Content starts
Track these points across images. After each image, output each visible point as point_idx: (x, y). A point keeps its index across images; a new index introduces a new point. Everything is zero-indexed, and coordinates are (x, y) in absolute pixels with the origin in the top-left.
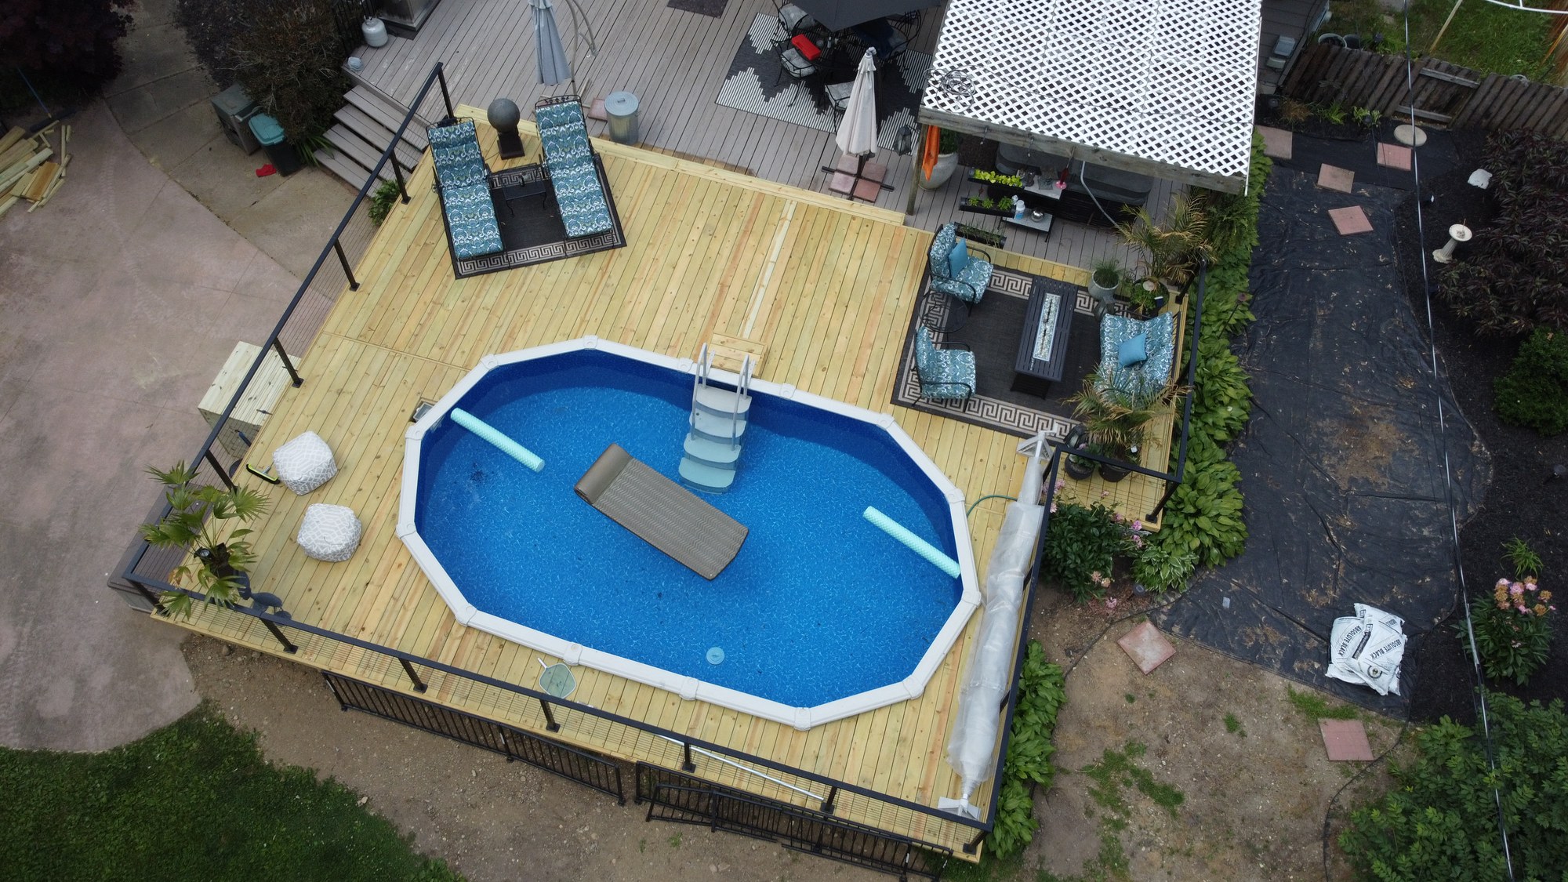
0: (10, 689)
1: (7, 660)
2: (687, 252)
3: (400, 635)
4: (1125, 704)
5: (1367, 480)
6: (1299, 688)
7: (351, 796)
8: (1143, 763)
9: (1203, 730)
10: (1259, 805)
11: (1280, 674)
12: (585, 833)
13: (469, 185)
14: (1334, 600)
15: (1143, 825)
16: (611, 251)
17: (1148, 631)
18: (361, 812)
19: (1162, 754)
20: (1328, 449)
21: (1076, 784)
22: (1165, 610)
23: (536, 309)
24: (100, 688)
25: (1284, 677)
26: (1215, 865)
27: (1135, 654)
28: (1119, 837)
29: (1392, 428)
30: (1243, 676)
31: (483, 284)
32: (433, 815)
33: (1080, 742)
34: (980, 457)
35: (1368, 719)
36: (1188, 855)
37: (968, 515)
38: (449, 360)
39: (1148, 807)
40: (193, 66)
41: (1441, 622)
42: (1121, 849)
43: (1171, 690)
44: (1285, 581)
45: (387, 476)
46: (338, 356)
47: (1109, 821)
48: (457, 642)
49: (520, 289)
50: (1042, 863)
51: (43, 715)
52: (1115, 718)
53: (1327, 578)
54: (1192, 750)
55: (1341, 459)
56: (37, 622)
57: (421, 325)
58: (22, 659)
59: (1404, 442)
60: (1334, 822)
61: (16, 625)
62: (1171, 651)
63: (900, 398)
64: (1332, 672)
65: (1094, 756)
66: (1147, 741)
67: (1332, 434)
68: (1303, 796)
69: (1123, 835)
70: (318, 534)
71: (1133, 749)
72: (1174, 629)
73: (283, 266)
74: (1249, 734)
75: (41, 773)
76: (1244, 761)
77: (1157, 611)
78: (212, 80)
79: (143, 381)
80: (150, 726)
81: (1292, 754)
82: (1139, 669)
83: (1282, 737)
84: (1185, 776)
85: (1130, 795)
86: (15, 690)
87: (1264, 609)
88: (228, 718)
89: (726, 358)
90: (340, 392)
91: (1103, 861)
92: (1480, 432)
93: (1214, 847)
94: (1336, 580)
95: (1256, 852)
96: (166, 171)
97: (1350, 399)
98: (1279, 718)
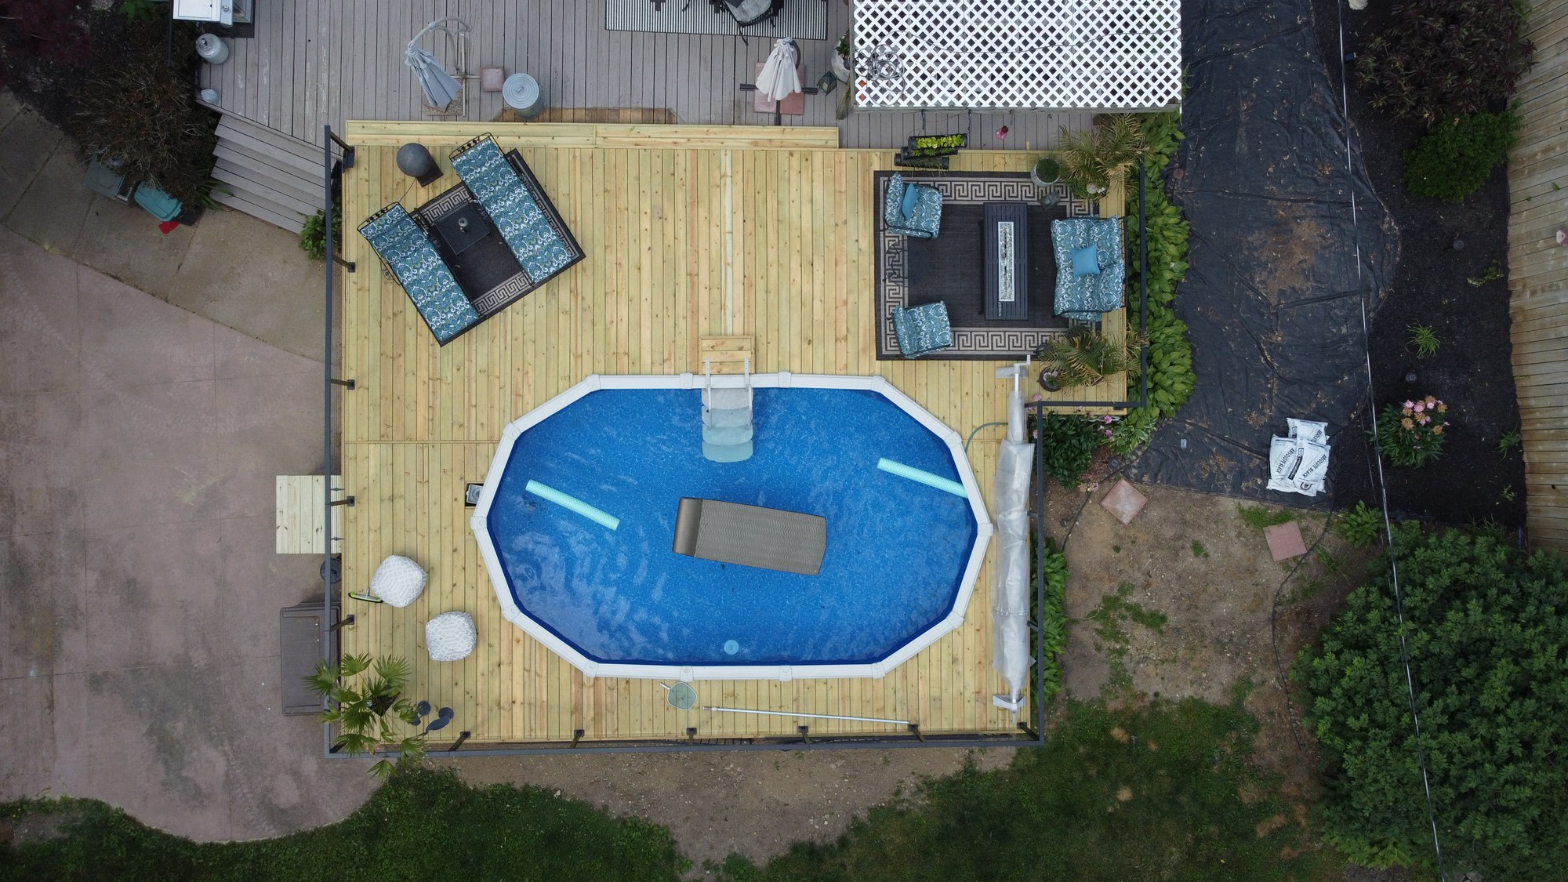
0: (244, 796)
1: (227, 776)
2: (645, 246)
3: (545, 699)
4: (1113, 554)
5: (1293, 288)
6: (1247, 504)
7: (547, 793)
8: (1132, 599)
9: (1176, 560)
10: (1223, 609)
11: (1231, 496)
12: (732, 769)
13: (415, 251)
14: (1271, 418)
15: (1139, 647)
16: (573, 267)
17: (1124, 487)
18: (560, 802)
19: (1146, 586)
20: (1259, 265)
21: (1085, 629)
22: (1135, 464)
23: (530, 357)
24: (313, 774)
25: (1235, 497)
26: (1194, 664)
27: (1116, 511)
28: (1123, 661)
29: (1313, 224)
30: (1203, 505)
31: (469, 344)
32: (613, 788)
33: (1084, 594)
34: (965, 390)
35: (1302, 516)
36: (1174, 661)
37: (966, 451)
38: (473, 437)
39: (1141, 634)
40: (17, 110)
41: (1358, 417)
42: (1126, 670)
43: (1148, 534)
44: (1230, 410)
45: (471, 566)
46: (372, 462)
47: (1115, 651)
48: (592, 690)
49: (505, 339)
50: (1069, 695)
51: (282, 807)
52: (1107, 568)
53: (1264, 399)
54: (1170, 578)
55: (1271, 272)
56: (231, 739)
57: (431, 407)
58: (238, 771)
59: (1324, 238)
60: (1279, 609)
61: (216, 747)
62: (1144, 500)
63: (884, 352)
64: (1272, 485)
65: (1095, 603)
66: (1134, 580)
67: (1262, 246)
68: (1256, 595)
69: (1125, 658)
70: (446, 648)
71: (1125, 589)
72: (1144, 479)
73: (247, 334)
74: (1211, 554)
75: (308, 848)
76: (1209, 577)
77: (1129, 467)
78: (47, 122)
79: (188, 498)
80: (369, 790)
81: (1245, 563)
82: (1120, 522)
83: (1237, 550)
84: (1166, 601)
85: (1126, 626)
86: (249, 796)
87: (1214, 441)
88: (425, 766)
89: (721, 363)
90: (392, 499)
91: (1113, 682)
92: (1389, 208)
93: (1192, 649)
94: (1271, 398)
95: (1223, 645)
96: (68, 256)
97: (1275, 203)
98: (1233, 534)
Content ends
◆ **What needs to be done**
Can you restate the data above with "top-left" replaced by "upper-left" and everything else unchanged, leaving out the pictures?

◆ **Written response**
Track these points across images. After each image, output each visible point as point_idx: (x, y). A point keeps its index across images; a new index introduces a new point. Everything is zero-indexed, and coordinates are (x, y) in absolute pixels with the origin in the upper-left.
0: (10, 689)
1: (7, 660)
2: (687, 252)
3: (400, 635)
4: (1125, 704)
5: (1367, 480)
6: (1299, 688)
7: (351, 796)
8: (1143, 763)
9: (1203, 730)
10: (1259, 805)
11: (1280, 674)
12: (585, 833)
13: (469, 185)
14: (1334, 600)
15: (1143, 825)
16: (611, 251)
17: (1148, 631)
18: (361, 812)
19: (1162, 754)
20: (1328, 449)
21: (1076, 784)
22: (1165, 610)
23: (536, 309)
24: (100, 688)
25: (1284, 677)
26: (1215, 865)
27: (1135, 654)
28: (1119, 837)
29: (1392, 428)
30: (1243, 676)
31: (483, 284)
32: (433, 815)
33: (1080, 742)
34: (980, 457)
35: (1368, 719)
36: (1188, 855)
37: (968, 515)
38: (449, 360)
39: (1148, 807)
40: (193, 66)
41: (1441, 622)
42: (1121, 849)
43: (1171, 690)
44: (1285, 581)
45: (387, 476)
46: (338, 356)
47: (1109, 821)
48: (457, 642)
49: (520, 289)
50: (1042, 863)
51: (43, 715)
52: (1115, 718)
53: (1327, 578)
54: (1192, 750)
55: (1341, 459)
56: (37, 622)
57: (421, 325)
58: (22, 659)
59: (1404, 442)
60: (1334, 822)
61: (16, 625)
62: (1171, 651)
63: (900, 398)
64: (1332, 672)
65: (1094, 756)
66: (1147, 741)
67: (1332, 434)
68: (1303, 796)
69: (1123, 835)
70: (318, 534)
71: (1133, 749)
72: (1174, 629)
73: (283, 266)
74: (1249, 734)
75: (41, 773)
76: (1244, 761)
77: (1157, 611)
78: (212, 80)
79: (143, 381)
80: (150, 726)
81: (1292, 754)
82: (1139, 669)
83: (1282, 737)
84: (1185, 776)
85: (1130, 795)
86: (15, 690)
87: (1264, 609)
88: (228, 718)
89: (726, 358)
90: (340, 392)
91: (1103, 861)
92: (1480, 432)
93: (1214, 847)
94: (1336, 580)
95: (1256, 852)
96: (166, 171)
97: (1350, 399)
98: (1279, 718)
0: (244, 796)
1: (227, 776)
2: (645, 246)
3: (545, 699)
4: (1113, 554)
5: (1293, 288)
6: (1247, 504)
7: (547, 793)
8: (1132, 599)
9: (1176, 560)
10: (1223, 609)
11: (1231, 496)
12: (732, 769)
13: (415, 251)
14: (1271, 418)
15: (1139, 647)
16: (573, 267)
17: (1124, 487)
18: (560, 802)
19: (1146, 586)
20: (1259, 265)
21: (1085, 629)
22: (1135, 464)
23: (530, 357)
24: (313, 774)
25: (1235, 497)
26: (1194, 664)
27: (1116, 511)
28: (1123, 661)
29: (1313, 224)
30: (1203, 505)
31: (469, 344)
32: (613, 788)
33: (1084, 594)
34: (965, 390)
35: (1302, 516)
36: (1174, 661)
37: (966, 451)
38: (473, 437)
39: (1141, 634)
40: (17, 110)
41: (1358, 417)
42: (1126, 670)
43: (1148, 534)
44: (1230, 410)
45: (471, 566)
46: (372, 462)
47: (1115, 651)
48: (592, 690)
49: (505, 339)
50: (1069, 695)
51: (282, 807)
52: (1107, 568)
53: (1264, 399)
54: (1170, 578)
55: (1271, 272)
56: (231, 739)
57: (431, 407)
58: (238, 771)
59: (1324, 238)
60: (1279, 609)
61: (216, 747)
62: (1144, 500)
63: (884, 352)
64: (1272, 485)
65: (1095, 603)
66: (1134, 580)
67: (1262, 246)
68: (1256, 595)
69: (1125, 658)
70: (446, 648)
71: (1125, 589)
72: (1144, 479)
73: (247, 334)
74: (1211, 554)
75: (308, 848)
76: (1209, 577)
77: (1129, 467)
78: (47, 122)
79: (188, 498)
80: (369, 790)
81: (1245, 563)
82: (1120, 522)
83: (1237, 550)
84: (1166, 601)
85: (1126, 626)
86: (249, 796)
87: (1214, 441)
88: (425, 766)
89: (721, 363)
90: (392, 499)
91: (1113, 682)
92: (1389, 208)
93: (1192, 649)
94: (1271, 398)
95: (1223, 645)
96: (68, 256)
97: (1275, 203)
98: (1233, 534)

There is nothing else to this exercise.